**Work instructions**
Exactly as written, return all the data, leaving its pictures behind.

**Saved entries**
^^^^
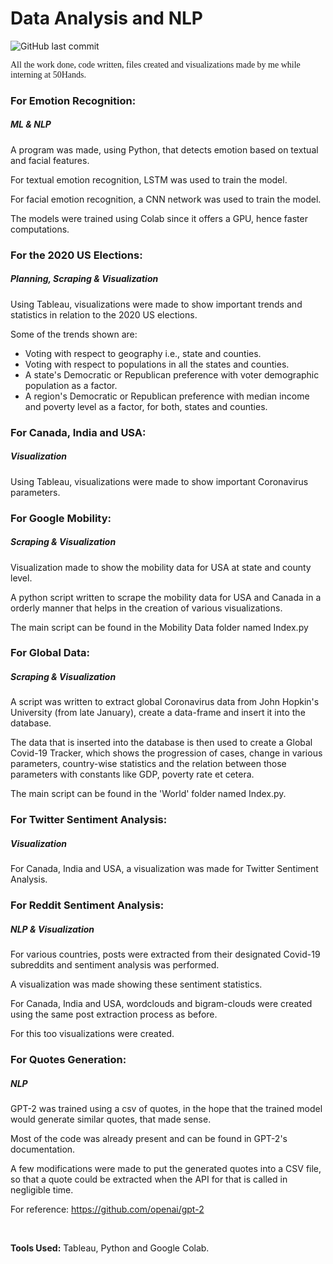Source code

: <h1>Data Analysis and NLP</h1>
<body>
  <img alt="GitHub last commit" src="https://img.shields.io/github/last-commit/50hands/DataAnalysis-and-NLP-Abhinav">
  <p style="font-family: 'Lora', serif;">All the work done, code written, files created and visualizations made by me while interning at 50Hands.</p>

  <h3><b>For Emotion Recognition:</b></h3>
  <h5><b>ML & NLP</b></h5>
  <p>A program was made, using Python, that detects emotion based on textual and facial features.</p>
  <p>For textual emotion recognition, LSTM was used to train the model.</p>
  <p>For facial emotion recognition, a CNN network was used to train the model.</p>
  <p>The models were trained using Colab since it offers a GPU, hence faster computations.</p>
  
  <h3><b>For the 2020 US Elections:</b></h3>
  <h5><b>Planning, Scraping & Visualization</b></h5>
  <p>Using Tableau, visualizations were made to show important trends and statistics in relation to the 2020 US elections.</p>
  <p>Some of the trends shown are:</p>
  <ul>
    <li>Voting with respect to geography i.e., state and counties.</li>
    <li>Voting with respect to populations in all the states and counties.</li>
    <li>A state's Democratic or Republican preference with voter demographic population as a factor.</li>
    <li>A region's Democratic or Republican preference with median income and poverty level as a factor, for both, states and counties.</li>
  </ul>
  
  <h3><b>For Canada, India and USA:</b></h3>
  <h5><b>Visualization</b></h5>
  <p>Using Tableau, visualizations were made to show important Coronavirus parameters.</p>
  
  <h3><b>For Google Mobility:</b></h3>
  <h5><b>Scraping & Visualization</b></h5>
  <p>Visualization made to show the mobility data for USA at state and county level.</p>
  <p>A python script written to scrape the mobility data for USA and Canada in a orderly manner that helps in the creation of various visualizations.</p>
  <p>The main script can be found in the Mobility Data folder named Index.py</p>
  
  <h3>For Global Data:</h3>
  <h5><b>Scraping & Visualization</b></h5>
  <p>A script was written to extract global Coronavirus data from John Hopkin's University (from late January), create a data-frame and insert it into the database.</p>
  <p>The data that is inserted into the database is then used to create a Global Covid-19 Tracker, which shows the progression of cases, change in various parameters, country-wise statistics and the relation between those parameters with constants like GDP, poverty rate et cetera.</p>
  <p>The main script can be found in the 'World' folder named Index.py.</p>
  
  <h3>For Twitter Sentiment Analysis:</h3>
  <h5><b>Visualization</b></h5>
  <p>For Canada, India and USA, a visualization was made for Twitter Sentiment Analysis.</p>
  
  <h3>For Reddit Sentiment Analysis:</h3>
  <h5><b>NLP & Visualization</b></h5>
  <p>For various countries, posts were extracted from their designated Covid-19 subreddits and sentiment analysis was performed.</p>
  <p>A visualization was made showing these sentiment statistics.</p>
  <p>For Canada, India and USA, wordclouds and bigram-clouds were created using the same post extraction process as before.</p>
  <p>For this too visualizations were created.</p>
  
  <h3>For Quotes Generation:</h3>
  <h5><b>NLP</b></h5>
  <p>GPT-2 was trained using a csv of quotes, in the hope that the trained model would generate similar quotes, that made sense.</p>
  <p>Most of the code was already present and can be found in GPT-2's documentation.</p>
  <p>A few modifications were made to put the generated quotes into a CSV file, so that a quote could be extracted when the API for that is called in negligible time.</p>
  <p>For reference: <a href='https://github.com/openai/gpt-2'>https://github.com/openai/gpt-2</a></p>
  
  <br><p><b>Tools Used:</b> Tableau, Python and Google Colab.</p>
</body>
^^^^
**Output of the task**
Source code

: <h1>Data Analysis and NLP</h1>
<body>
  <img alt="GitHub last commit" src="https://img.shields.io/github/last-commit/50hands/DataAnalysis-and-NLP-Abhinav">
  <p style="font-family: 'Lora', serif;">All the work done, code written, files created and visualizations made by me while interning at 50Hands.</p>

  <h3><b>For Emotion Recognition:</b></h3>
  <h5><b>ML & NLP</b></h5>
  <p>A program was made, using Python, that detects emotion based on textual and facial features.</p>
  <p>For textual emotion recognition, LSTM was used to train the model.</p>
  <p>For facial emotion recognition, a CNN network was used to train the model.</p>
  <p>The models were trained using Colab since it offers a GPU, hence faster computations.</p>
  
  <h3><b>For the 2020 US Elections:</b></h3>
  <h5><b>Planning, Scraping & Visualization</b></h5>
  <p>Using Tableau, visualizations were made to show important trends and statistics in relation to the 2020 US elections.</p>
  <p>Some of the trends shown are:</p>
  <ul>
    <li>Voting with respect to geography i.e., state and counties.</li>
    <li>Voting with respect to populations in all the states and counties.</li>
    <li>A state's Democratic or Republican preference with voter demographic population as a factor.</li>
    <li>A region's Democratic or Republican preference with median income and poverty level as a factor, for both, states and counties.</li>
  </ul>
  
  <h3><b>For Canada, India and USA:</b></h3>
  <h5><b>Visualization</b></h5>
  <p>Using Tableau, visualizations were made to show important Coronavirus parameters.</p>
  
  <h3><b>For Google Mobility:</b></h3>
  <h5><b>Scraping & Visualization</b></h5>
  <p>Visualization made to show the mobility data for USA at state and county level.</p>
  <p>A python script written to scrape the mobility data for USA and Canada in a orderly manner that helps in the creation of various visualizations.</p>
  <p>The main script can be found in the Mobility Data folder named Index.py</p>
  
  <h3>For Global Data:</h3>
  <h5><b>Scraping & Visualization</b></h5>
  <p>A script was written to extract global Coronavirus data from John Hopkin's University (from late January), create a data-frame and insert it into the database.</p>
  <p>The data that is inserted into the database is then used to create a Global Covid-19 Tracker, which shows the progression of cases, change in various parameters, country-wise statistics and the relation between those parameters with constants like GDP, poverty rate et cetera.</p>
  <p>The main script can be found in the 'World' folder named Index.py.</p>
  
  <h3>For Twitter Sentiment Analysis:</h3>
  <h5><b>Visualization</b></h5>
  <p>For Canada, India and USA, a visualization was made for Twitter Sentiment Analysis.</p>
  
  <h3>For Reddit Sentiment Analysis:</h3>
  <h5><b>NLP & Visualization</b></h5>
  <p>For various countries, posts were extracted from their designated Covid-19 subreddits and sentiment analysis was performed.</p>
  <p>A visualization was made showing these sentiment statistics.</p>
  <p>For Canada, India and USA, wordclouds and bigram-clouds were created using the same post extraction process as before.</p>
  <p>For this too visualizations were created.</p>
  
  <h3>For Quotes Generation:</h3>
  <h5><b>NLP</b></h5>
  <p>GPT-2 was trained using a csv of quotes, in the hope that the trained model would generate similar quotes, that made sense.</p>
  <p>Most of the code was already present and can be found in GPT-2's documentation.</p>
  <p>A few modifications were made to put the generated quotes into a CSV file, so that a quote could be extracted when the API for that is called in negligible time.</p>
  <p>For reference: <a href='https://github.com/openai/gpt-2'>https://github.com/openai/gpt-2</a></p>
  
  <br><p><b>Tools Used:</b> Tableau, Python and Google Colab.</p>
</body>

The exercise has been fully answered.